▶ [Exercises to complete]
1 – Translate this sentence from the passage on Israel's budget dispute into Spanish: "Speculation that Israel may be headed for another election has been rife in recent weeks, as Netanyahu’s Likud party and Gantz’s Blue and White struggle to collaborate."
2 – Reproduce word for word everything in the passage on Israel's budget dispute from "However Gantz, who" down to "be worked out.".

▶ [Selected text]
────────────────────

However Gantz, who is serving as defence minister but is due to take the premiership in 14 months’ time, maintains that the coalition agreement stipulated that the budget would be prepared for two years.

A proposal has been handed to Gantz that would see the government approve a two-year plan but have Israel’s parliament, the Knesset, vote only on articles relevant to 2020. The rest of the budget’s items would have until March to be worked out.

Speculation that Israel may be headed for another election has been rife in recent weeks, as Netanyahu’s Likud party and Gantz’s Blue and White struggle to collaborate.

Meanwhile, anti-Netanyahu protests drawing Israelis from across various sections of society have been raging in Tel Aviv and outside the prime minister’s Jerusalem residence.

────────────────────

▶ [Information shown]
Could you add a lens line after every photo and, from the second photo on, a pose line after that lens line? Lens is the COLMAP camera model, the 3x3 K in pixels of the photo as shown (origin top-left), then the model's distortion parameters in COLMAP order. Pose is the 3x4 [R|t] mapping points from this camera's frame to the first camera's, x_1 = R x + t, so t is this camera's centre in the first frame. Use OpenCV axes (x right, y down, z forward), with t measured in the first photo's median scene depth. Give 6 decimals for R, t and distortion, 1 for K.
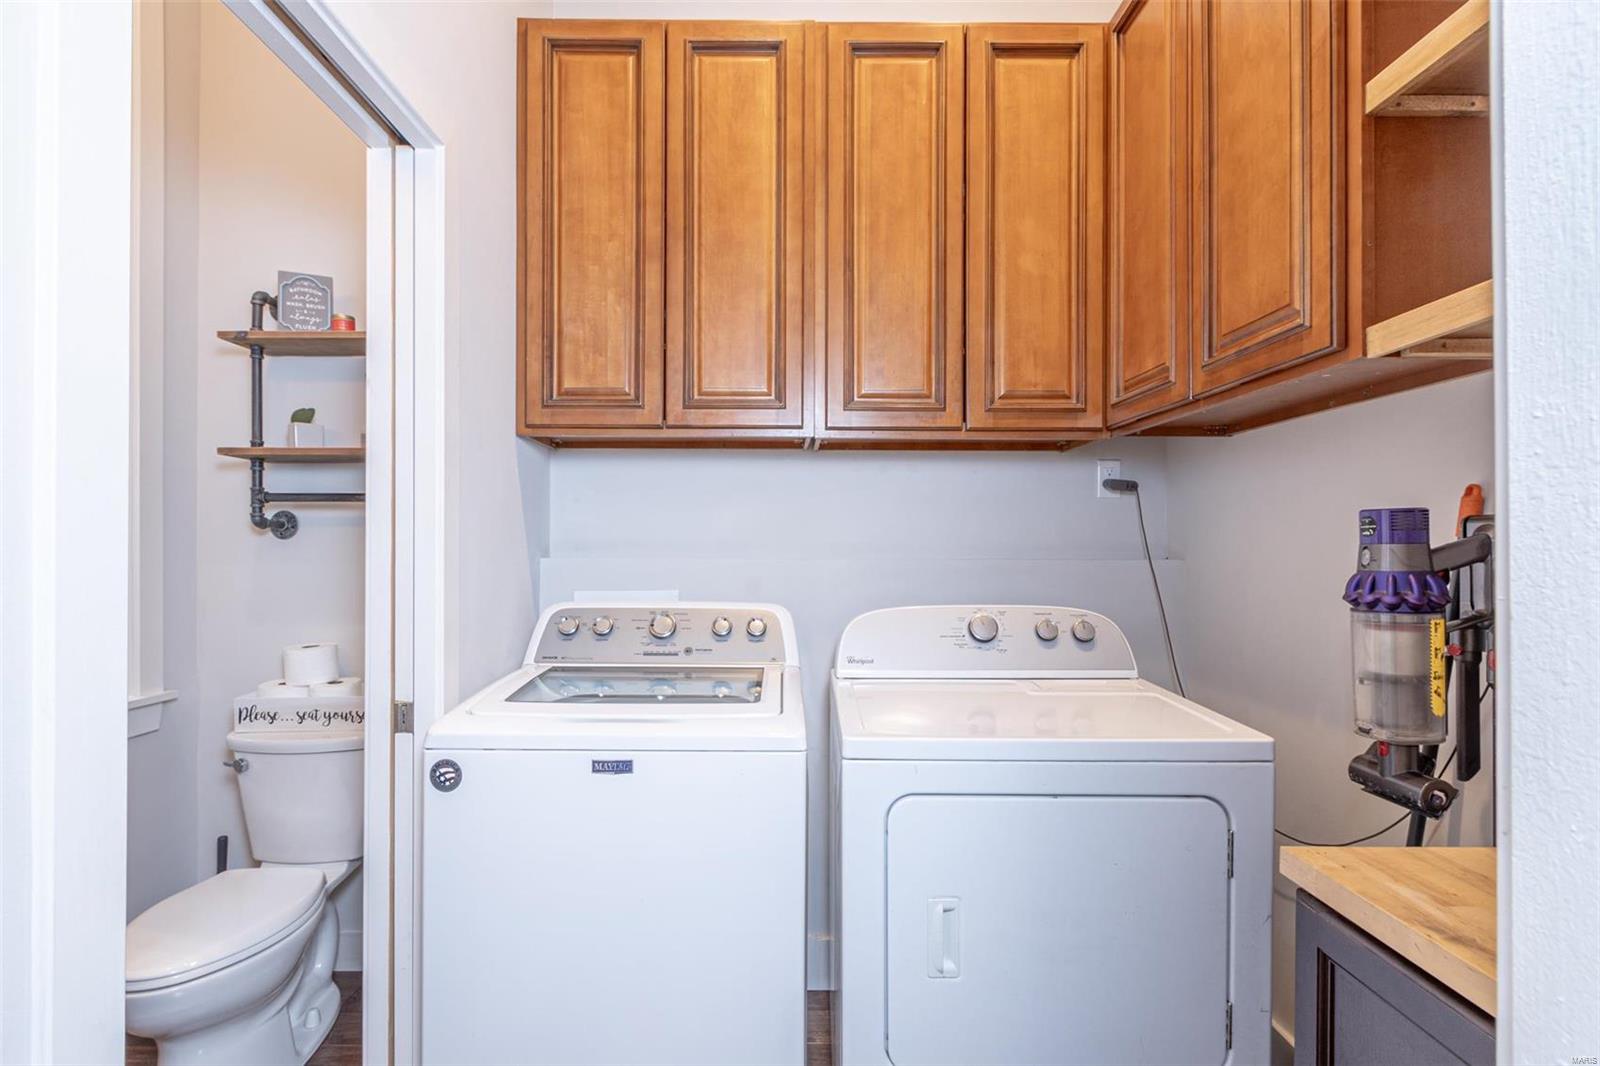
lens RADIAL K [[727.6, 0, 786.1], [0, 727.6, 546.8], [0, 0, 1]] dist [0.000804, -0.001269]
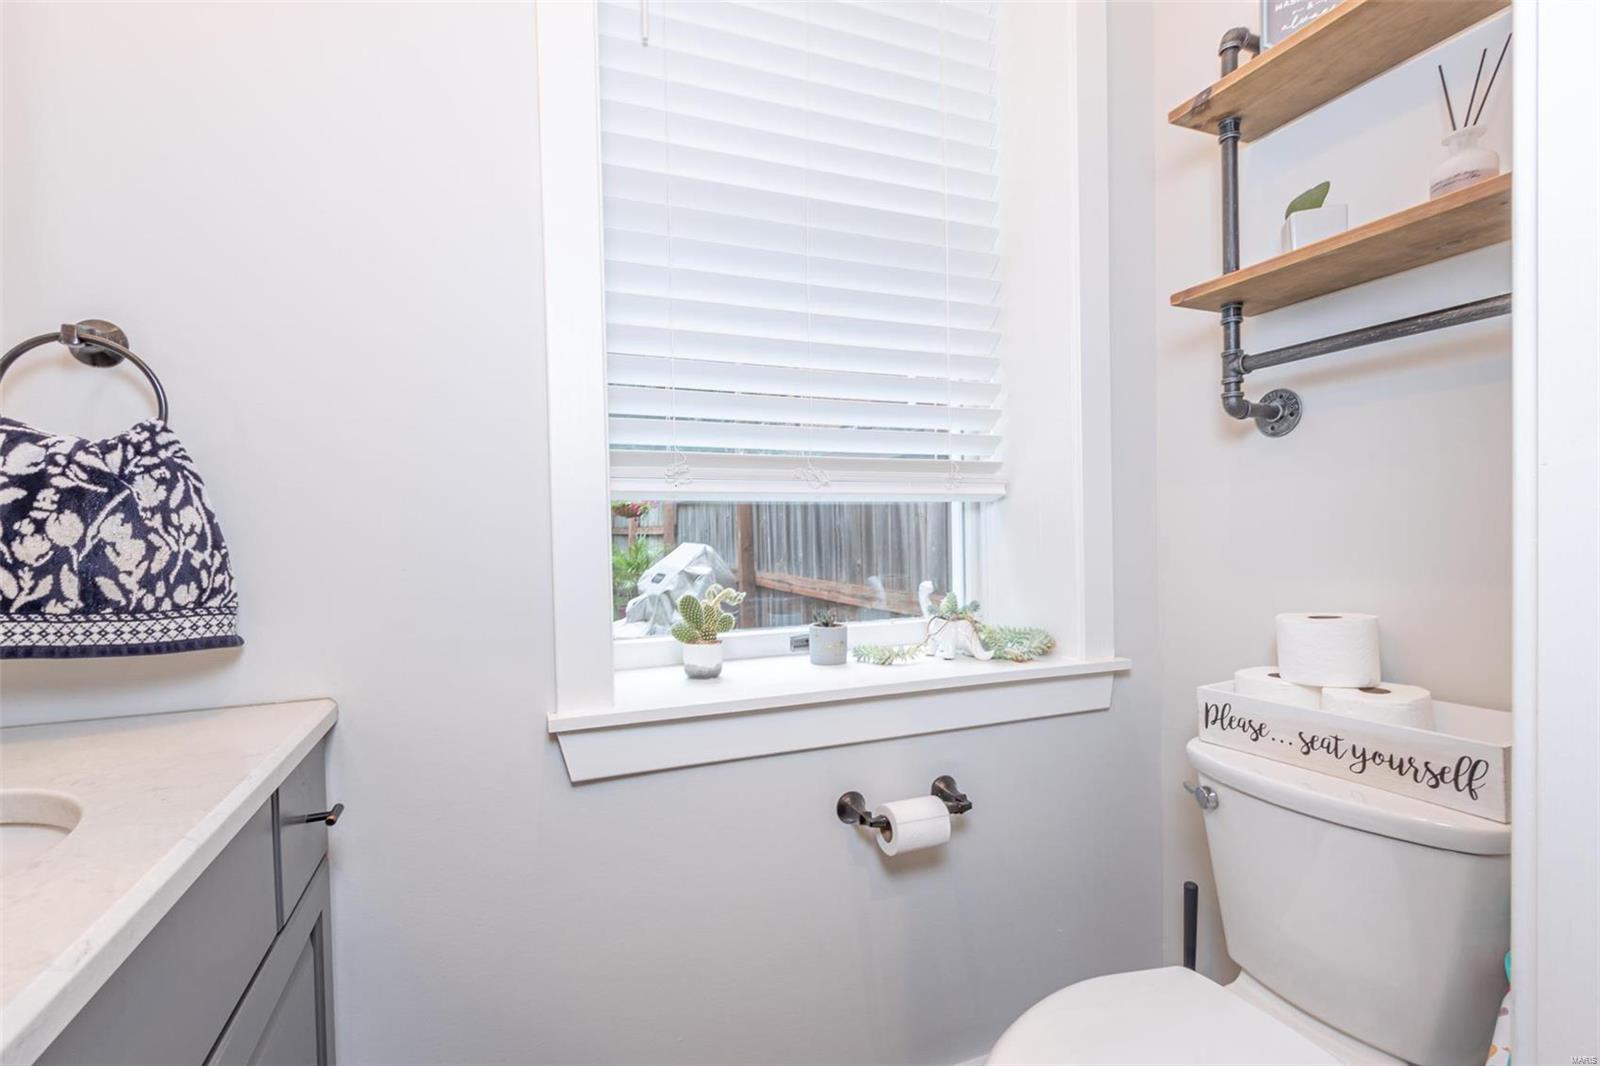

────────────────────

▶ [Answers provided]
1 – En las últimas semanas han abundado las especulaciones de que Israel podría encaminarse hacia otras elecciones, mientras el partido Likud de Netanyahu y Azul y Blanco de Gantz tienen dificultades para colaborar.

2 –
However Gantz, who is serving as defence minister but is due to take the premiership in 14 months’ time, maintains that the coalition agreement stipulated that the budget would be prepared for two years.

A proposal has been handed to Gantz that would see the government approve a two-year plan but have Israel’s parliament, the Knesset, vote only on articles relevant to 2020. The rest of the budget’s items would have until March to be worked out.